4. Retargeting in social media
Facebook retargeting is an excellent way to reach out to previous visitors to your website. The audience can be segmented down sufficiently to offer a product promotion that will appeal to them and entice them to return.
Retargeting tends to be successful with customers because, unlike other forms of advertising, it matches their interests closely. For potential buyers who didn’t complete the checkout process or needed more time to think about the purchase before committing to it, the ad may be just what they needed to finalize the purchase.
5. Redesigning the shopping cart experience
If you aim at reducing the incidence of abandoned shopping carts, improving the purchase experience is a critical aspect not to be overlooked. Amazon is a great example of a shopping cart system that works time and again.

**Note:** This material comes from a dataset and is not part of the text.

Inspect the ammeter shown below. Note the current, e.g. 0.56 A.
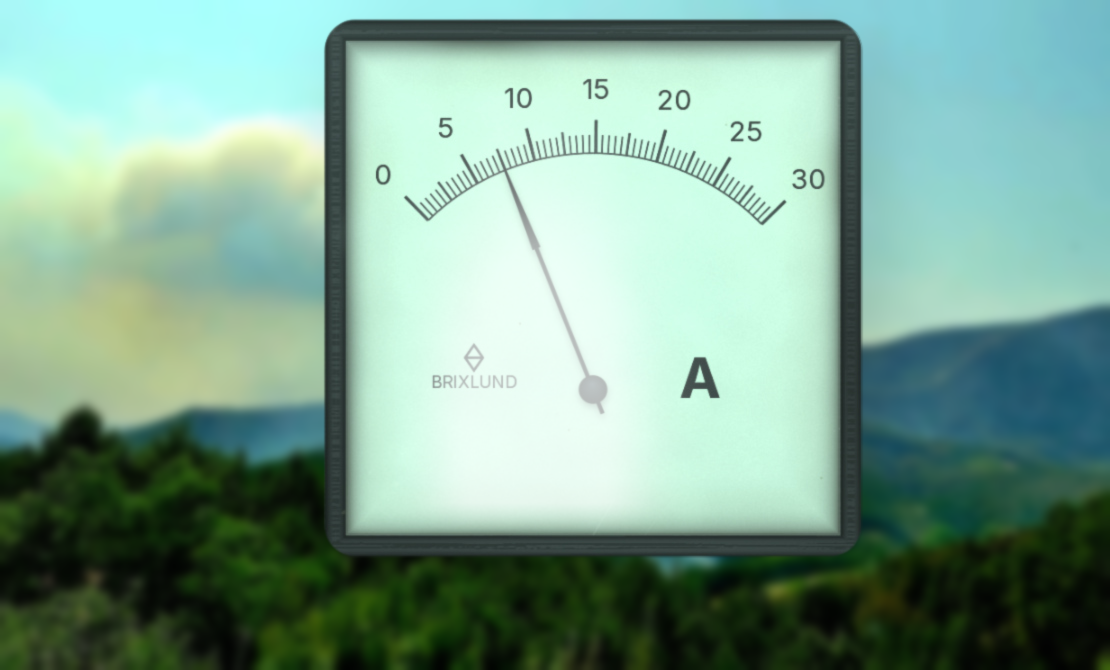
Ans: 7.5 A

Even the slightest thing can cause a problem of a purchase being halted. For instance, a writer recently attempted to purchase a domain name from NameCheap.com but was unable to do so because his bank card had expired. There was no option to edit the card details; a whole new card needed to be entered. It was impossible to make the change while inside the shopping cart. It was necessary to go into the account settings to deal with the card issue separately, then return to the shopping cart to complete the purchase. A less persistent customer would have abandoned the cart because of the inability to deal with adding new card details, a standard purchase action within a cart one would think!
Compare the above problem to Amazon where it is easy to update card details and complete a purchase. Some more determined e-commerce sites will decide to use software from providers such as Optinmonster, as they offer campaigns directed specifically to reduce cart abandonment. Making the customers’ interaction with the site more captivating with personalized messages as well as improving the functionality of a shopping cart also helps to bring the customers back and complete previously abandoned purchases.

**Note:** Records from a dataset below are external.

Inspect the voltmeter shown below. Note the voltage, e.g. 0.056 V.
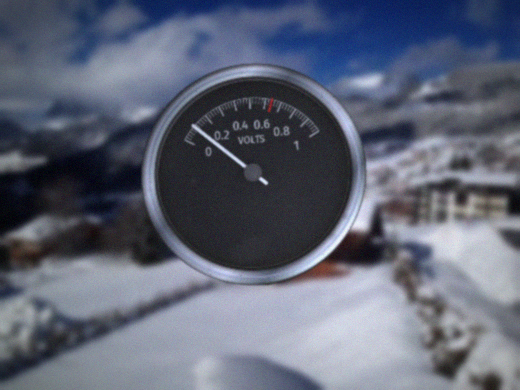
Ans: 0.1 V
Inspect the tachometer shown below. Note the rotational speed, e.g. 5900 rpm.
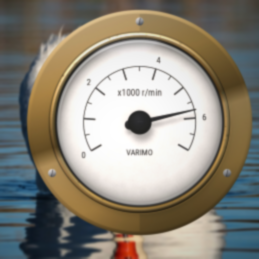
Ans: 5750 rpm
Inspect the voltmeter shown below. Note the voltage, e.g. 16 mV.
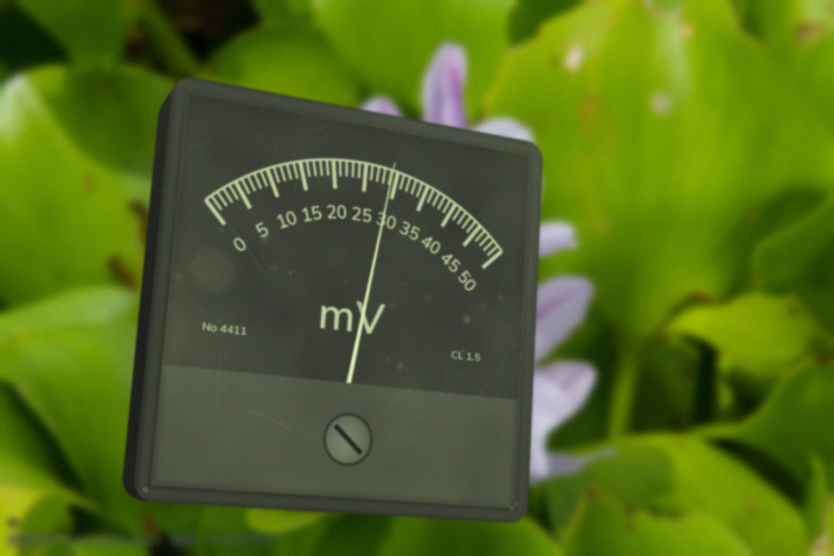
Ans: 29 mV
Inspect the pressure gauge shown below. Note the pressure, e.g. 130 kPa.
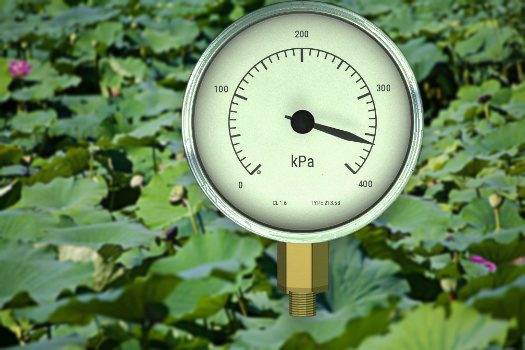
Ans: 360 kPa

6. Getting customers’ email addresses early
While not necessarily requesting to sign up for a full account right away, look for the opportunities to connect a visitor to their email as soon as possible. In a situation where a shopping cart gets abandoned, this creates so many additional ways to fix things and get the customer back. The value of getting customers’ email addresses cannot be overstated because it enables automatic recovery mailings, retargeting, and more. By some estimates, close to $18bn is lost annually due to abandoned carts, so being able to get in touch with the customer to see what problem they had is invaluable.
7. Using live chat
Wherever possible, consider having a live chat option on your site during regular shopping hours. While it may be expensive initially to have staff to handle that option, it drives down cart abandonment rates substantially for companies that use it. The live chat option doesn’t have to be present all over the site, but it gives priceless advantages when used through the shopping cart process. It provides customer service right when it’s potentially needed and could lead to having a new customer for life.
Instead of a conclusion
The multitude of approaches to reducing the rate of shopping cart abandonment as well as various ways to get customers back on the site gives online retailers hope. The losses due to abandoned carts are substantial, both for small mom ‘n’ pop online stores and the largest online retailers like Amazon. However, by taking a measured approach, it’s possible to reduce those losses and retain more customers in the process.